In practice, infrastructure treated as an essential facility is usually subject to pricing control by a regulator. This has its own difficulties. The UK’s energy and water infrastructure is an example. In determining optimal access pricing, regulators must determine the price that weighs competing needs to maximise short-term output, incentivise investment by the infrastructure owner, incentivise innovation and entry by competitors (e.g., local energy grids) and, of course, avoid “excessive” pricing. 

This is a near-impossible task, and the process is often drawn out and subject to challenges even in markets where the infrastructure is relatively simple. It is even less likely that these considerations would be objectively tractable in digital markets.

Treating a service as an essential facility is based on the premise that, absent mandated access, it is impossible to compete with it. But mandating access does not, on its own, prevent it from extracting monopoly rents from consumers; it just means that other companies selling inputs can have their share of the rents. 

So you may end up with two different sets of price controls: on the consumer side, to determine how much monopoly rent can be extracted from consumers, and on the access side, to determine how the monopoly rents are divided.

The UK’s energy market has both, for example. In the case of something like an electricity network, where it may simply not be physically or economically feasible to construct a second, competing network, this might be the least-bad course of action. In such circumstances, consumer-side price regulation might make sense. 

But if a service could, in fact, be competed with by others, treating it as an essential facility may be affirmatively harmful to competition and consumers if it diverts investment and time away from that potential competitor by allowing other companies to acquire some of the incumbent’s rents themselves.

The HJC report assumes that Apple is a monopolist, because, among people who own iPhones, the App Store is the only way to install third-party software. Treating the App Store as an essential facility may mean a ban on Apple charging “excessive prices” to companies like Spotify or Epic that would like to use it, or on Apple blocking them for offering users alternative in-app ways of buying their services.

If it were impossible for users to switch from iPhones, or for app developers to earn revenue through other mechanisms, this logic might be sound. But it would still not change the fact that the App Store platform was able to charge users monopoly prices; it would just mean that Epic and Spotify could capture some of those monopoly rents for themselves. Nice for them, but not for consumers. And since both companies have already grown to be pretty big and profitable with the constraints they object to in place, it seems difficult to argue that they cannot compete with these in place and sounds more like they’d just like a bigger share of the pie.

• Task to complete: Carry the passage on essential-facility regulation forward from its final sentence.

Records from a data collection

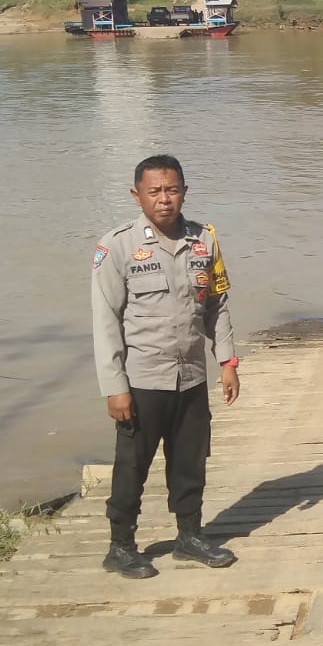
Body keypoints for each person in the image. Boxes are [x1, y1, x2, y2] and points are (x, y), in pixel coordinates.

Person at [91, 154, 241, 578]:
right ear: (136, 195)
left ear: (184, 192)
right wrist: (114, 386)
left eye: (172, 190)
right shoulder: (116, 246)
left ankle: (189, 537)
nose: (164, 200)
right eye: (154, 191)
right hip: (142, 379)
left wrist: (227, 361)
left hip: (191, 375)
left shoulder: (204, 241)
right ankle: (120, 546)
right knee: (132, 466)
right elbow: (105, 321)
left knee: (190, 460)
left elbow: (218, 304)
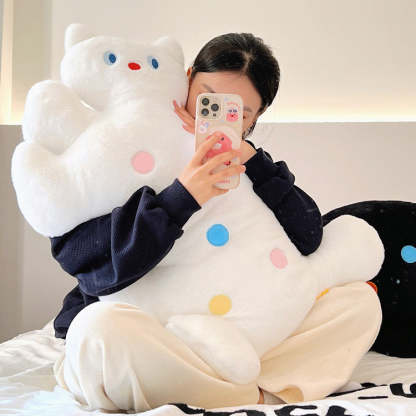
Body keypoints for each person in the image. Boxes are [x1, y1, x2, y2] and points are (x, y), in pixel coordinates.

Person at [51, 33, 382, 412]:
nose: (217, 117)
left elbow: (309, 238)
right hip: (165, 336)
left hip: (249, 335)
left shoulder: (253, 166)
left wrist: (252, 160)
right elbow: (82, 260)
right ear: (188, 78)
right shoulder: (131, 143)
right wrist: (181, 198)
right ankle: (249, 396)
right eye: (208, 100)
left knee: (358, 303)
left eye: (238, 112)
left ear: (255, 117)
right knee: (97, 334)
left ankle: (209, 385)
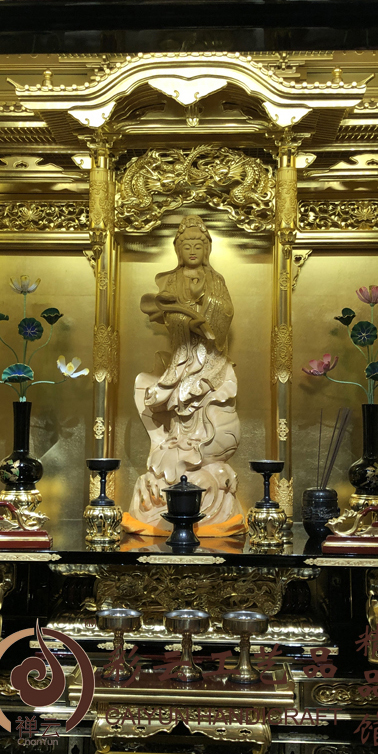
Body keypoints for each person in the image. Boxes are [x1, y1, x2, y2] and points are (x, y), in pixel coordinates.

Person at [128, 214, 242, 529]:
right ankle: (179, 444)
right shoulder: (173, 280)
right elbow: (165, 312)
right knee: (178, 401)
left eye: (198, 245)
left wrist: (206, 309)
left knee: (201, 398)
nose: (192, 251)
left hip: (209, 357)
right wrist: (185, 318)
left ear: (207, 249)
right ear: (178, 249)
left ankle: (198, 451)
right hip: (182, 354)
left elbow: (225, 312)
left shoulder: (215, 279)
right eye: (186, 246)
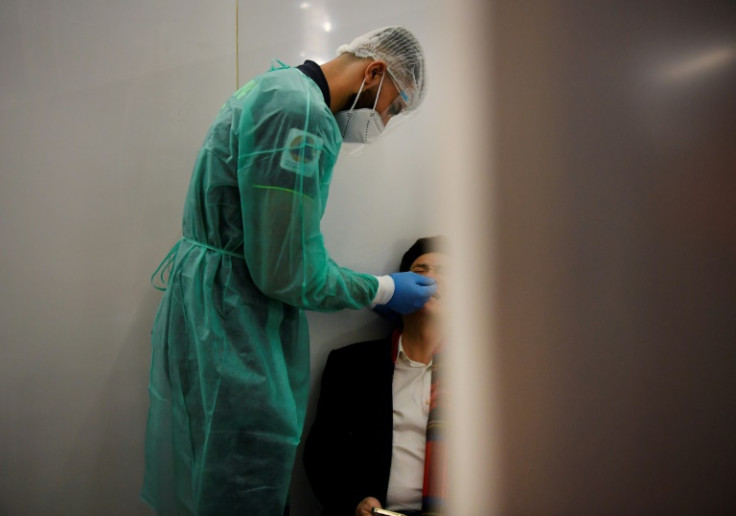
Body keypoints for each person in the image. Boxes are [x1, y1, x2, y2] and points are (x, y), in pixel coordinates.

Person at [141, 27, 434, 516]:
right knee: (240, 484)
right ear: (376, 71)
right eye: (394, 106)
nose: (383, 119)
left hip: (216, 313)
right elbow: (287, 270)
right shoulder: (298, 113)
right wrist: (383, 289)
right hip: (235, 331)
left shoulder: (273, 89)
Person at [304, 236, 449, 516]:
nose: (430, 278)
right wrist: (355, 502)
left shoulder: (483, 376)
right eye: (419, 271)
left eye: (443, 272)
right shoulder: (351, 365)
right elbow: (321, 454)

• Task result:
And, in fact, it is possible to switch away from the iPhone to Android. I have personally switched back and forth several times over the past few years, for example. And so have many others — despite what some claim, it’s really not that hard, especially now that most important data is stored on cloud-based services, and both companies offer an app to switch from the other. Apple also does not act like a monopolist — its Bionic chips are vastly better than any competitor’s and it continues to invest in and develop them.

So in practice, users switching from iPhone to Android if Epic’s games and Spotify’s music are not available constrains Apple, to some extent. If Apple did drive those services permanently off their platform, it would make Android relatively more attractive, and some users would move away — Apple would bear some of the costs of its ecosystem becoming worse. 

Assuming away this kind of competition, as Buck and the majority report do, is implausible. Not only that, but Buck and the majority believe that competition in this market is impossible — no policy or antitrust action could change things, and all that’s left is to regulate the market like it’s an electricity grid. 

And it means that platforms could often face situations where they could not expect to make themselves profitable after building their markets, since they could not control the supply side in order to earn revenues. That would make it harder to build platforms, and weaken competition, especially competition faced by incumbents.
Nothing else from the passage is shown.